2. Place a pot on the stove over medium-high heat with 2 tablespoons olive oil. When hot, add the onions and sliced shallot and saute for roughly 5 minutes until translucent
3. Add the lamb, salt, pepper, bay leaves, and Arabic spices. Brown the lamb on each side, which should take a few minutes.
4. When browned, add 2 cups water to the pot and bring the mixture to a boil. When it begins to boil, turn down the heat to low, cover the pot and simmer for 45 minutes to 1 hour until the meat is tender. Turn off the heat and let the meat mixture cool down.
5. In a separate bowl, mix 1 cup of the yogurt with 1/3 cup of the meat sauce until combined. Pour this into a pot that contains the rest of the yogurt, and mix well to temper the yogurt sauce (i.e. gently raise the temperature of the yogurt sauce). Cook the yogurt sauce while constantly stirring over low heat to prevent curdling.
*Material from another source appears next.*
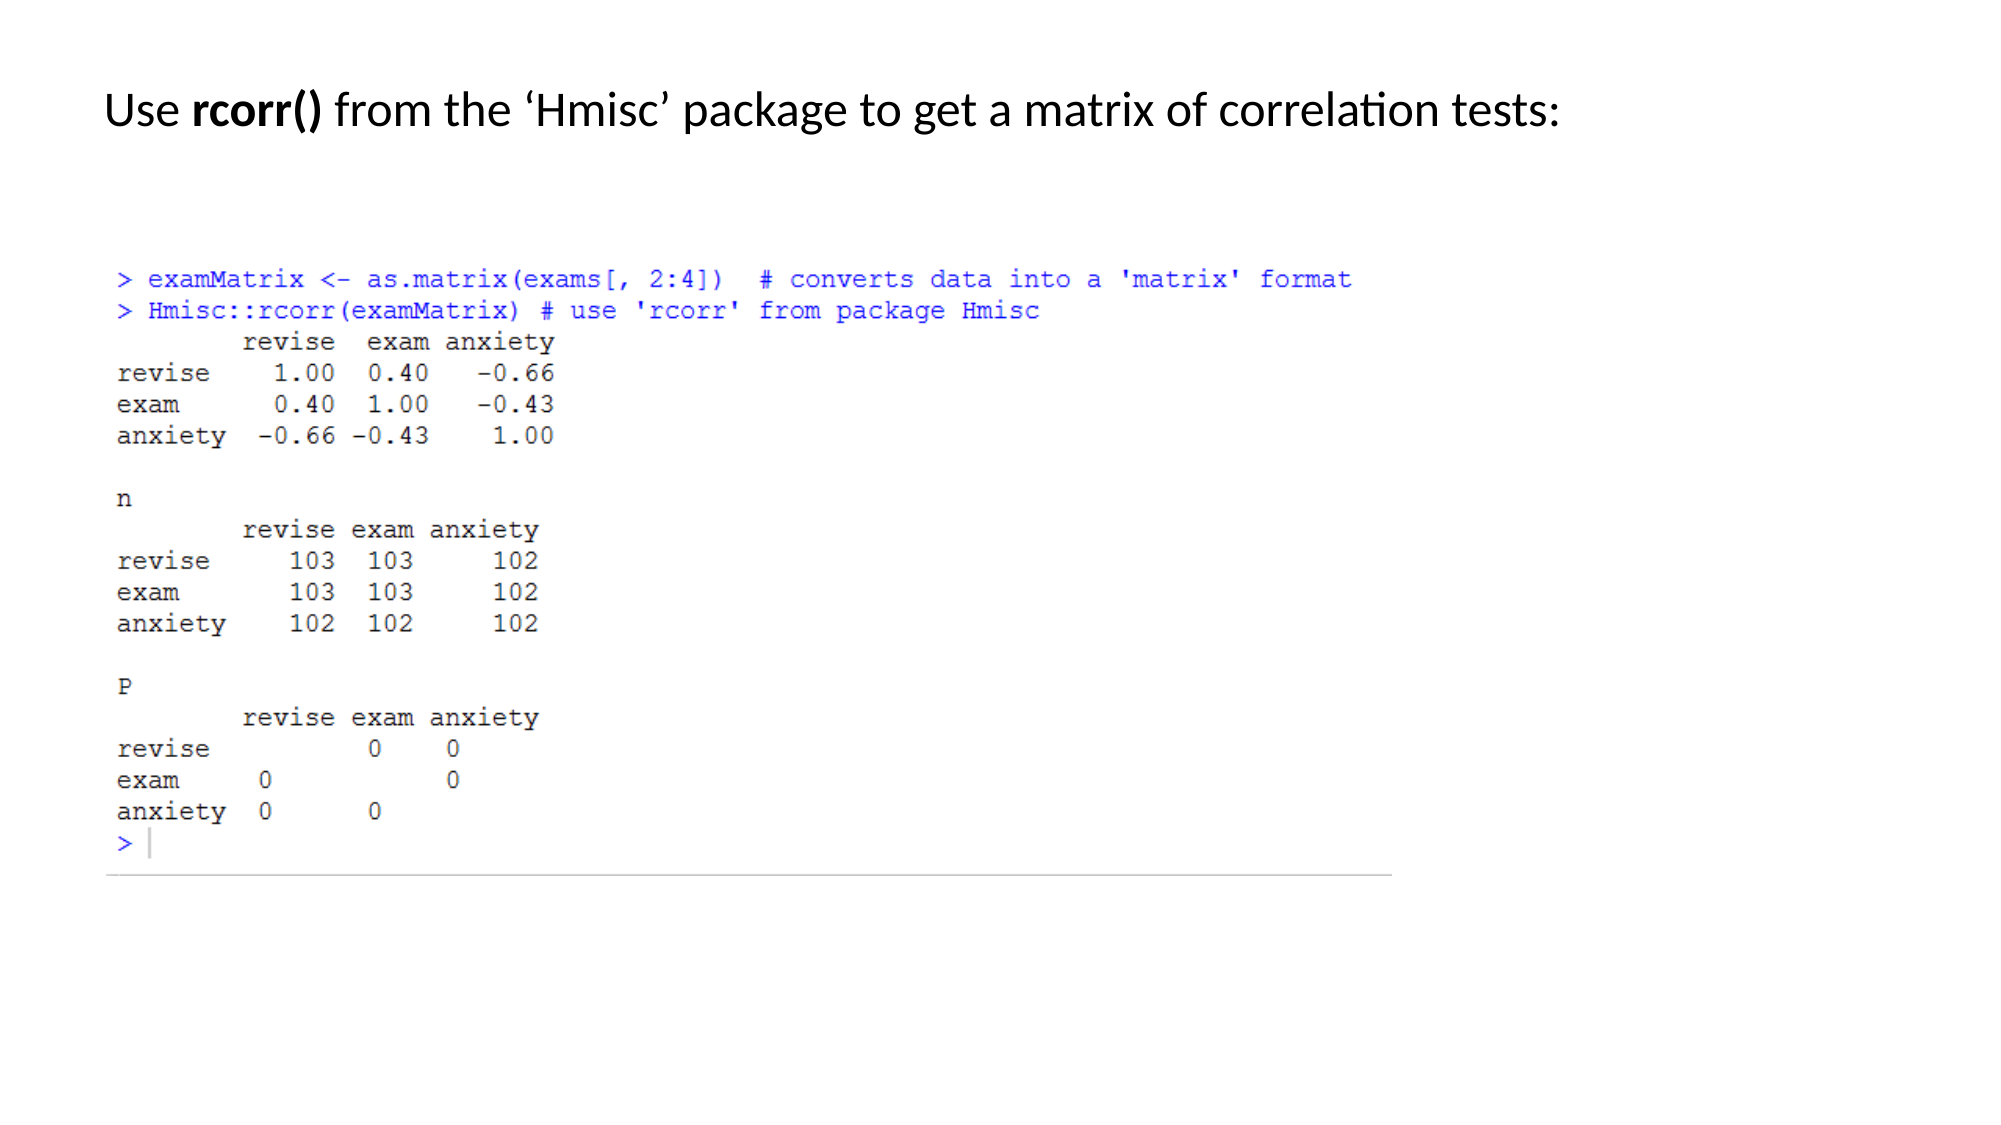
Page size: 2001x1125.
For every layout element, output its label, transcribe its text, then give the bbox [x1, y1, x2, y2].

You may also add labneh or cream cheese to the mix, since when cooking dairy, fat is another safeguard against curdling. However, there is no need to add thickeners if you have the time to stir the mixture over low heat until it reduces and bubbles.
6. Then add the entire meat mixture to the pot of yogurt sauce. Simmer altogether on low heat for 10 minutes.
7. Make some Basmati rice, and fry mint and garlic in a little olive oil to garnish.
8. Serve laban immo alone as a stew or over the rice.